*What the task requires*
Rewrite the records below with every "pose" swapped for "camera" and everything else unchanged. Leave the pictures out of your answer.

—————

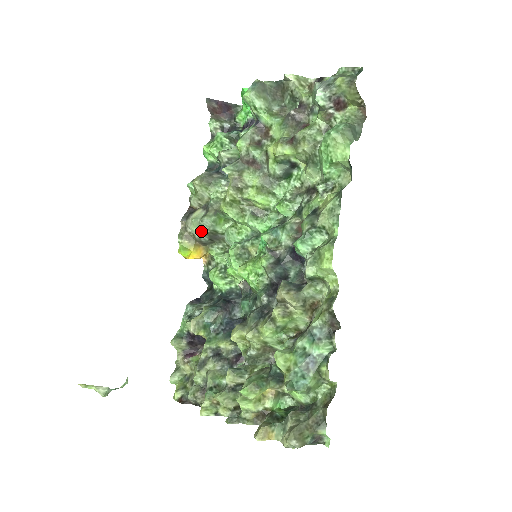
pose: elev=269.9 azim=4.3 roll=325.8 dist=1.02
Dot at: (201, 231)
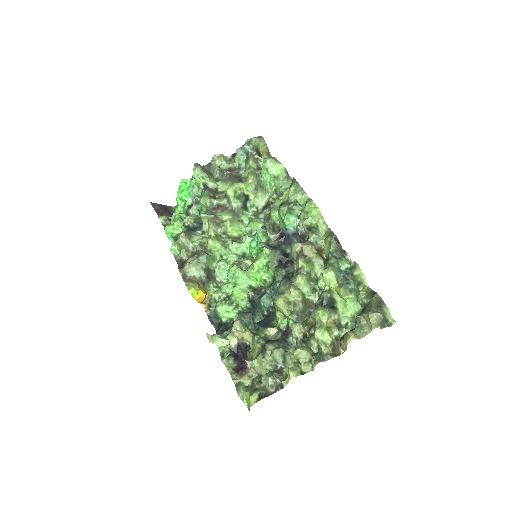
Dot at: (200, 268)
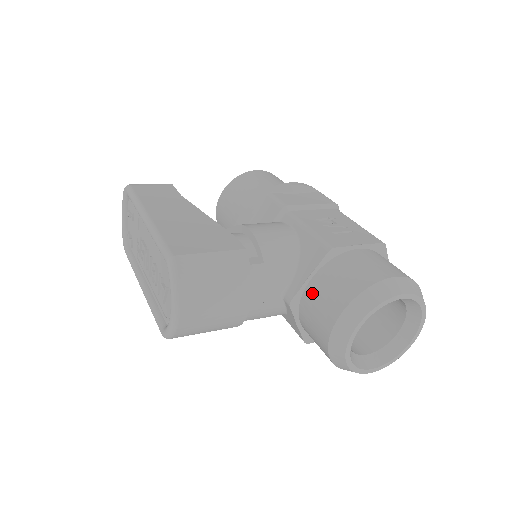
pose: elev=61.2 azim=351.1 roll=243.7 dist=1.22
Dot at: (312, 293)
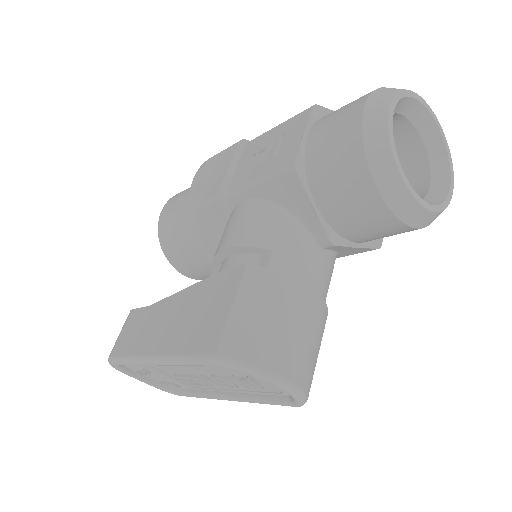
Dot at: (334, 213)
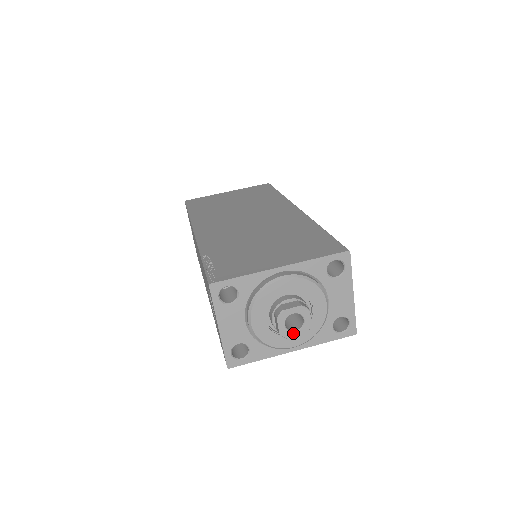
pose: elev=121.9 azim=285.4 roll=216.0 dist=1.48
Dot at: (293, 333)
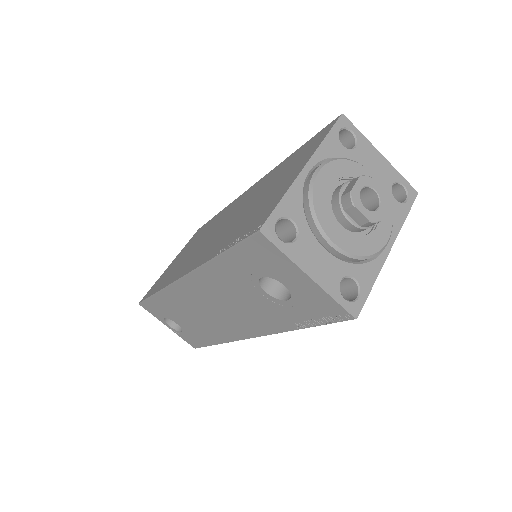
Dot at: (379, 212)
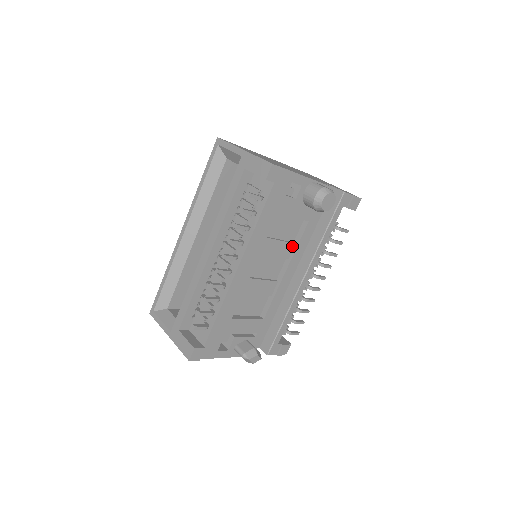
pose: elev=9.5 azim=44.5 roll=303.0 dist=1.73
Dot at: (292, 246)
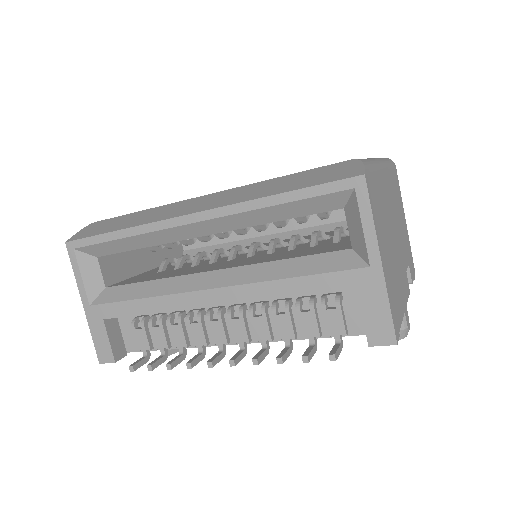
Dot at: occluded
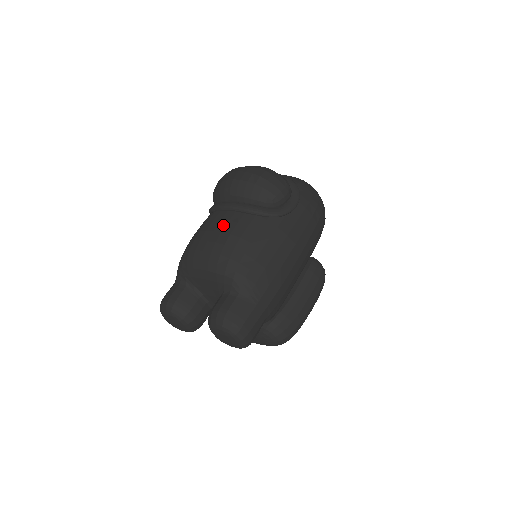
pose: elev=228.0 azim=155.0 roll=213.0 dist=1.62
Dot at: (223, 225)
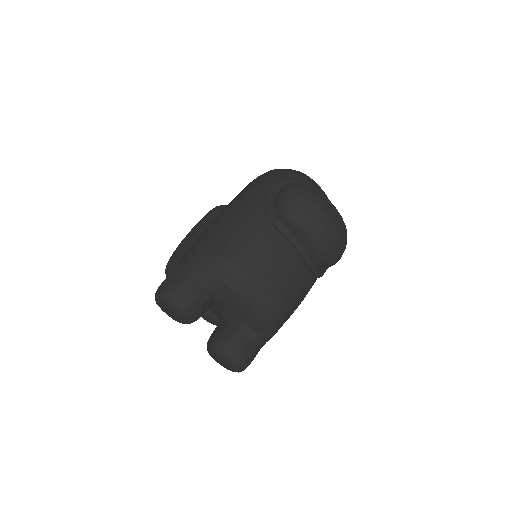
Dot at: (291, 274)
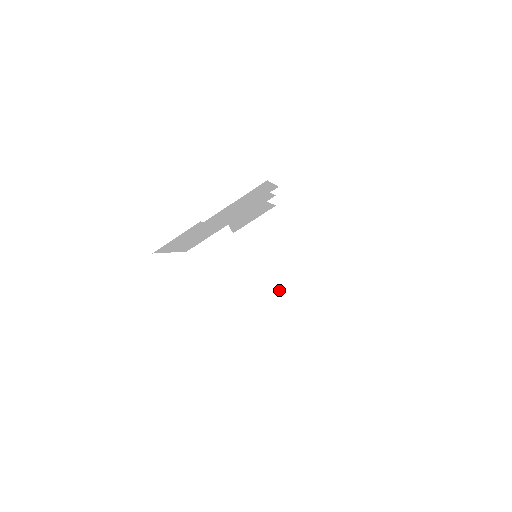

—————

*Final result*
camera: elev=269.9 azim=4.3 roll=325.8 dist=1.02
Dot at: (201, 231)
Dot at: (200, 268)
camera: elev=61.2 azim=351.1 roll=243.7 dist=1.22
Dot at: (312, 293)
Dot at: (334, 213)
camera: elev=121.9 azim=285.4 roll=216.0 dist=1.48
Dot at: (293, 333)
Dot at: (379, 212)
camera: elev=9.5 azim=44.5 roll=303.0 dist=1.73
Dot at: (292, 246)
Dot at: occluded
camera: elev=228.0 azim=155.0 roll=213.0 dist=1.62
Dot at: (223, 225)
Dot at: (291, 274)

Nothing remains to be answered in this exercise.